What works (the pedagogy)
- Question / decision / alert triples are the right unit of explanation. Most dashboard guides describe a panel by what it shows. This one describes each panel by what question it answers, what decision it drives, and what alert rule defends it. That triple is the L3 implementation contract — exactly what the learner needs to copy to their own backend.
- Healthy vs. incident is a true contrast pair. The same six panels with the same axes show two recognizable states. The contrast teaches recognition without requiring the learner to memorize what an incident "looks like" in the abstract.
- The alert overlay isolates the alerting question from the dashboard question. A learner can study the dashboard without the overlay, then ask "which of these would have paged me?" by flipping the overlay. That separation matters because dashboards and pagers are different design surfaces.

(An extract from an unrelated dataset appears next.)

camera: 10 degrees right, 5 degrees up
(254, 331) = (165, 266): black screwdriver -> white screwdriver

- Six panels is the right number. Fewer would miss the cost / latency / cache decomposition; more would push the layout into "every panel I have ever seen" territory and dilute the canonical-layout message.

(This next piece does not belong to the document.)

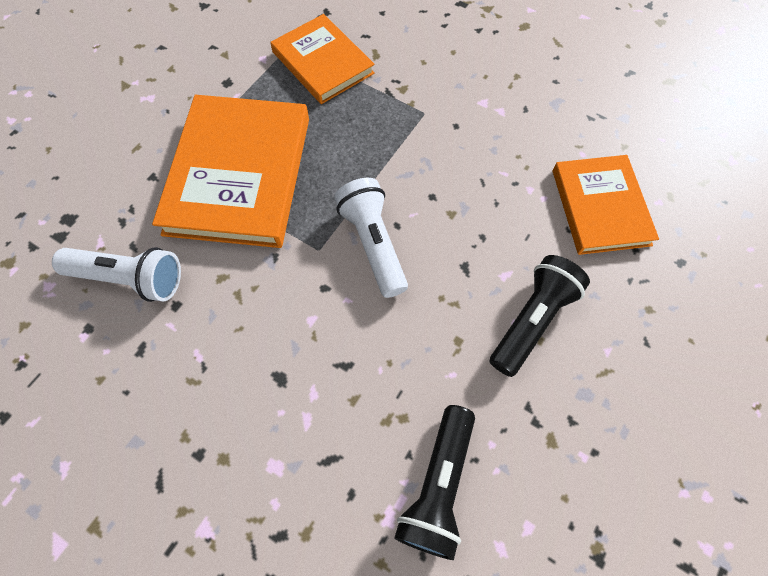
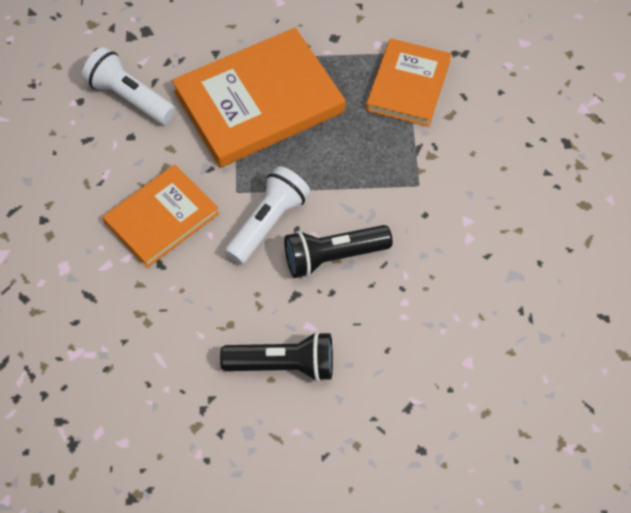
camera: 55 degrees right, 5 degrees down
(129, 279) = (129, 97): white flashlight -> white flashlight turned 150 degrees clockwise
(438, 486) = (115, 371): black flashlight -> black flashlight (333, 257)
(600, 207) = (428, 363): orange book -> orange book (161, 218)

- Cost panels come first by visual weight. The top row is cost, the bottom row is health. This matches the order of attention in most production reviews and reinforces the "money is what you measure first" framing in Chapter 10.
What needs follow-up (the gaps)
- Hover-only documentation is fragile. A learner who scrolls past or who is on a touch device cannot reach the question / decision / alert triples. A persistent legend or a "show all triples" button would make the documentation reachable. Score impact: −4.
- The incident-state mini-charts are illustrative, not data-faithful. A learner could mistake the cosmetic late-window degradation for a precise incident pattern. A short caption ("incident state is illustrative; real incidents take many shapes") would set expectations. Score impact: −3.
- No drill-down. This MicroSim is a sibling to the token-spike-alert-drilldown sim, but the connection is implicit. A "click a firing panel to see the drill-down sim" link would tighten the chapter narrative. Score impact: −3.
- The alert rules are stated but not parameterized. An L3 implementation contract would let the learner adjust the threshold and see which panels still fire. The current overlay is binary. Score impact: −3.
Accessibility and clarity
- Color contrast: the dark-on-white panel text and the red alert badge both pass WCAG AA. The red border is paired with the "ALERT" text label so the alert state is not color-only.
- Color-blind safety: the multi-line latency panel uses green / amber / red, which is the most common deuteranopia failure mode. Each line is also distinguishable by vertical position (P50 lowest, P99 highest), which provides redundancy. A future revision should add a small inline legend (P50 / P95 / P99) to each multi-line panel.
- Keyboard: the two checkboxes are reachable by Tab. The hover popups are not keyboard-reachable; this is a real accessibility gap and is captured in follow-up 1 above.
Cognitive load assessment
- Six panels is at the upper edge of working memory. The grid layout (top row = cost, bottom row = health) provides a category structure that reduces the load to "two rows of three", which is comfortable.
- Two toggles is the right number. More controls would push this past the L3 implementation focus into config-explorer territory.
- The hover popup adds three short lines per panel. Manageable.
Recommendation
Ship as currently implemented. Open follow-up tickets for the persistent-documentation gap (item 1) and the parameterized alert thresholds (item 4). Defer item 2 to a polish pass and item 3 until the drill-down sim is finalized.
This is a competent L3 wireframe MicroSim. It teaches the canonical panel set with a question-driven framing that is rare for this category, and it makes the alert layer first-class.